Waiting out the rain in a rocking chair on Porfidrio's porch.

At some point after what seemed like hours, the rain started to let up and we said goodbye to Porfidrio and his son and geared up to brave a muddy climb back up the hill.  Once up the hill, we were greeted by another friendly family member and led into the town club/pool hall/bar for a little fiesta.

How cool is the color scheme in this place? (this picture was taken before the proprietor cranked up the music and people started dancing merengue & drinkin'...ice cold Presidentes, what else?)

Finally it was time to go so we gathered up their things, said goodbye to our new friends, and promised we’d be back soon.  Then, after a trip back to the first house for a bathroom break, and a couple of trips to the Colmado for refrescos and snacks, we were finally read to head home.

Heading home with our goodies!

All in all we couldn’t have asked for a more beautiful day with more lovely people.  We left exhausted but blissful from all the beauty and excited to transplant some of the plants we found!

***(Today we did end up transplanting many of the plants we found up in Amaceyes, as well as many of the seedlings we germinated ourselves.  I thought I would get that post up tonight, but honestly I’m sooo tired!  I think gardening in the sun must do that.  In any case, we’ll be away for a week without internet access, but I promise to post pictures of our transplanting on the land as soon as we return!)

Adios para ahora!



8 Responses to “Harvesting Medicinal Herbs in the Wild: Our Magical Trip to Amaceyes”

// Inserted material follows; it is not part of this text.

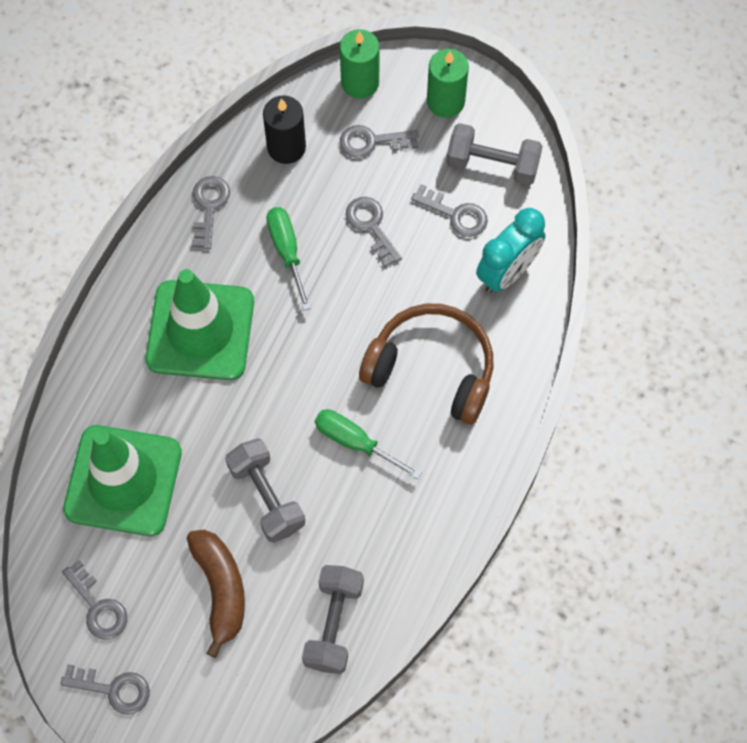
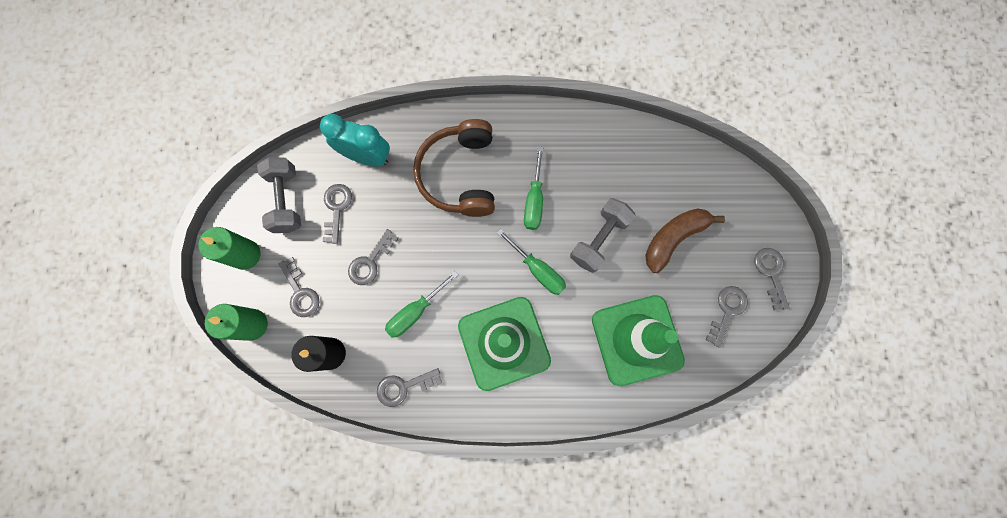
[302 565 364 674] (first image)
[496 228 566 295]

  1. Kristi January 11, 2012 at 11:28 am #

    I love reading your posts. Thanks for the time and work it takes you. I am drinking in the sights and sounds. How wonderful to forage in such an area. I hope the transplants do well.

  2. Anne cavallaro January 11, 2012 at 6:08 pm #

    It seems like you had an eventful day learning so many new things When i saw the second picture and before I saw the name of the plant i thought this looks like fennel frawns and then i saw it was anise. i guess that has medicinal properties So good to hear from you
    Love Gram

  3. Bobbie January 11, 2012 at 7:13 pm #

    What beautiful countryside. And Annie you look radiant!

  4. ANA January 11, 2012 at 9:22 pm #

    you are the best of the best!!!!!you made go back to my country:) thank you again!!!!! good job!!!

  5. Anne cavallaro January 13, 2012 at 5:44 pm #

    wishing ou a Happy Birthday again because don’t know if you got the other one
    Love Gram

  6. Sharon February 13, 2012 at 10:14 pm #

    Lovely pictures. It’s so refreshing to see the real things ( El campo) As always Anne and Renzo’s, smile bright up my heart!!

  7. kendranorton February 4, 2015 at 9:31 am #

    I am an herbalist from Washington state. We will be vacationing in punta cana in May and would love to meet (and possibly harvest) some dominican medicinal plants. Do you have any idea how I might find a local herbalist to take us on a plant walk?

  8. Natali John November 19, 2016 at 7:24 am #

    The plant you asked about is called ‘euphorbia hirta’ hope this is helpful. Bless the work you are doing.